## Exercise directions
Among the entries below, please repeat exactly and only the lines from the line containing "per Quarter Hour |" to the line containing "the course |", both lines included.

## The input
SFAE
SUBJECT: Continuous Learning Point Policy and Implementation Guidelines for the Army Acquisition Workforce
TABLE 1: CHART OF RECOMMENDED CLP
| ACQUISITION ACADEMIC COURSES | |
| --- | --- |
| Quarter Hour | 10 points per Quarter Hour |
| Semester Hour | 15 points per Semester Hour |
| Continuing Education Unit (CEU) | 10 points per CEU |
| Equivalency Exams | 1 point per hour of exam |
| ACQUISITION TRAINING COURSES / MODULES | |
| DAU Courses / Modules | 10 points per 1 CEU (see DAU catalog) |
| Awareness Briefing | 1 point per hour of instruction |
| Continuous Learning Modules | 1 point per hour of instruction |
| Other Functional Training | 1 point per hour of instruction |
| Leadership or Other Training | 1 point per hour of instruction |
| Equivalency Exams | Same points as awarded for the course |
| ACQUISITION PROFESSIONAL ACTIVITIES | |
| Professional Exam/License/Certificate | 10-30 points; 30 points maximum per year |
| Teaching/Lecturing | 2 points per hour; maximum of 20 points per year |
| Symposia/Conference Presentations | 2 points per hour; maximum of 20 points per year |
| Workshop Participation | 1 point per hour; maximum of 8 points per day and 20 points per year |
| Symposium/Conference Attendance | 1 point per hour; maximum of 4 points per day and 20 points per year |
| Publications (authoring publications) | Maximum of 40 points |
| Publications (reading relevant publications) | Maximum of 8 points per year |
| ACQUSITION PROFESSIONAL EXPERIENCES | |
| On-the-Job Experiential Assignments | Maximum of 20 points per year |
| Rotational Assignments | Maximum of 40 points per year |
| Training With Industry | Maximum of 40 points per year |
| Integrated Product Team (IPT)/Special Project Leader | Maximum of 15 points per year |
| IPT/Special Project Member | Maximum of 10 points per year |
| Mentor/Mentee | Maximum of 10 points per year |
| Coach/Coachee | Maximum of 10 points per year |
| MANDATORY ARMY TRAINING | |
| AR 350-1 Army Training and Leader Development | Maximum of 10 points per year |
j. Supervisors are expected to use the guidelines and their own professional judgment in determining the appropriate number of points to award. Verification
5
* * *
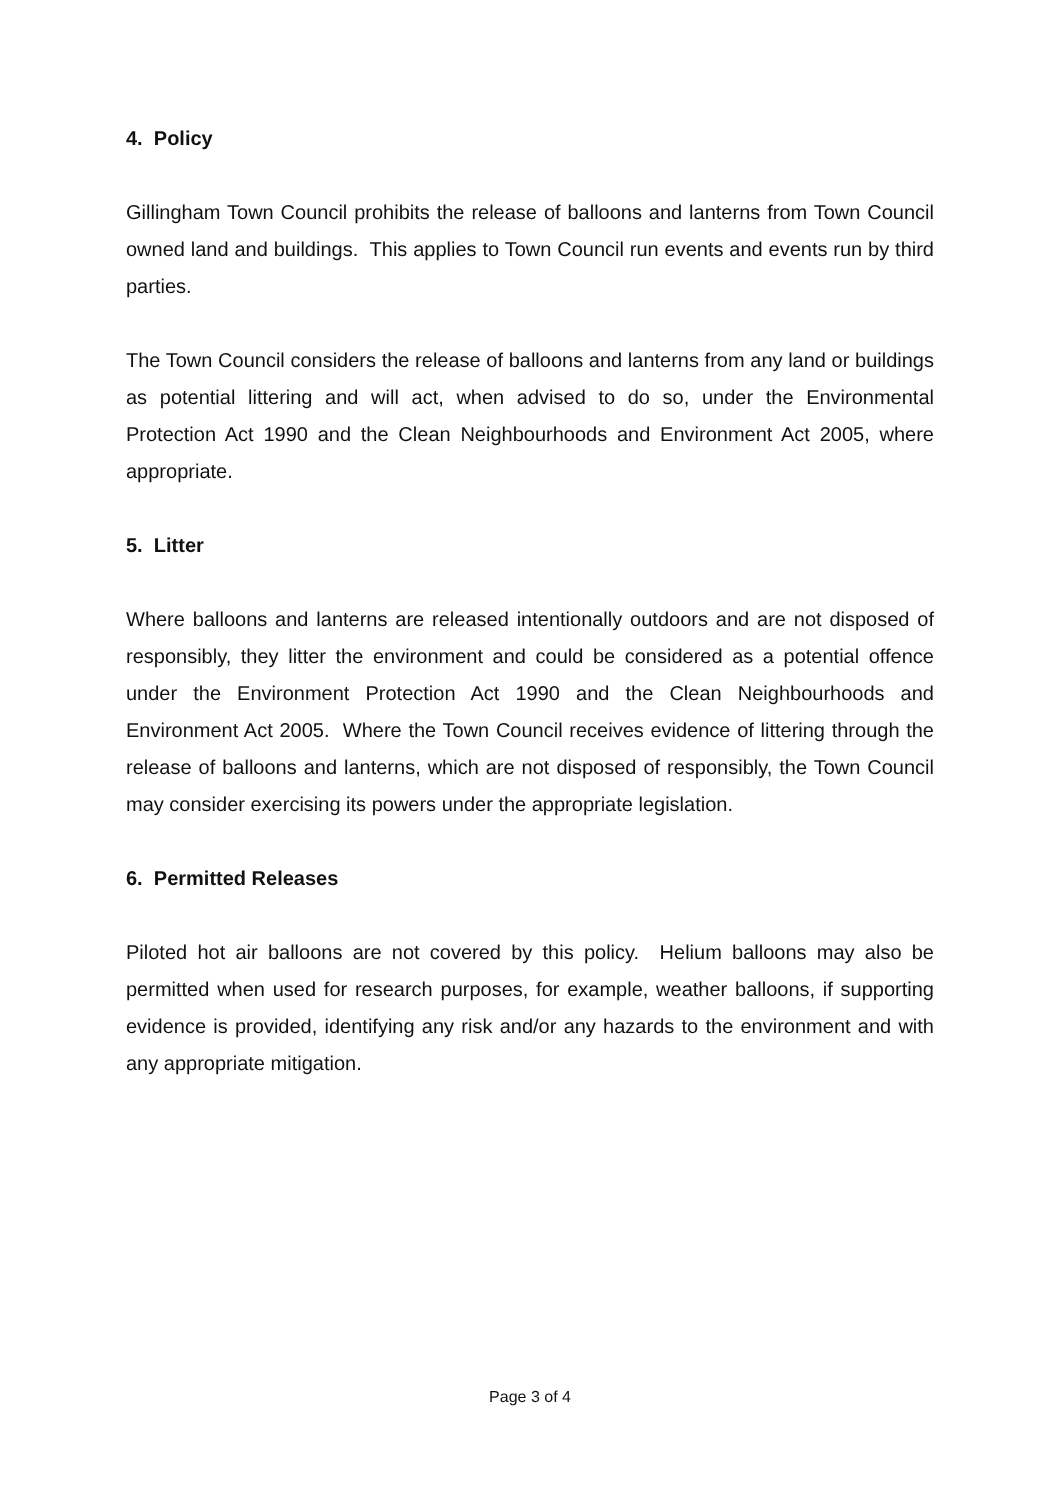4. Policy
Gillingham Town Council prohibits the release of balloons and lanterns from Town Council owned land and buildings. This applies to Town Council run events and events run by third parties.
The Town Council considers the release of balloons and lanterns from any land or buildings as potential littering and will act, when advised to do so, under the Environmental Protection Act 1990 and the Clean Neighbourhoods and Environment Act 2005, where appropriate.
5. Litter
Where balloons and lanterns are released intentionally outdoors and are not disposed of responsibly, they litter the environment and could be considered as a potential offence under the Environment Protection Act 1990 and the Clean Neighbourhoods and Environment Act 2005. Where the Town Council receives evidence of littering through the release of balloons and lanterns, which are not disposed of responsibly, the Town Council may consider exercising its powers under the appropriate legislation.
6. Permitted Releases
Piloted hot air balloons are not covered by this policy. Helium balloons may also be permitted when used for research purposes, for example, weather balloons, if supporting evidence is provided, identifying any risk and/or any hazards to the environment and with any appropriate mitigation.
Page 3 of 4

## Response to the exercise
| Quarter Hour | 10 points per Quarter Hour |
| Semester Hour | 15 points per Semester Hour |
| Continuing Education Unit (CEU) | 10 points per CEU |
| Equivalency Exams | 1 point per hour of exam |
| ACQUISITION TRAINING COURSES / MODULES | |
| DAU Courses / Modules | 10 points per 1 CEU (see DAU catalog) |
| Awareness Briefing | 1 point per hour of instruction |
| Continuous Learning Modules | 1 point per hour of instruction |
| Other Functional Training | 1 point per hour of instruction |
| Leadership or Other Training | 1 point per hour of instruction |
| Equivalency Exams | Same points as awarded for the course |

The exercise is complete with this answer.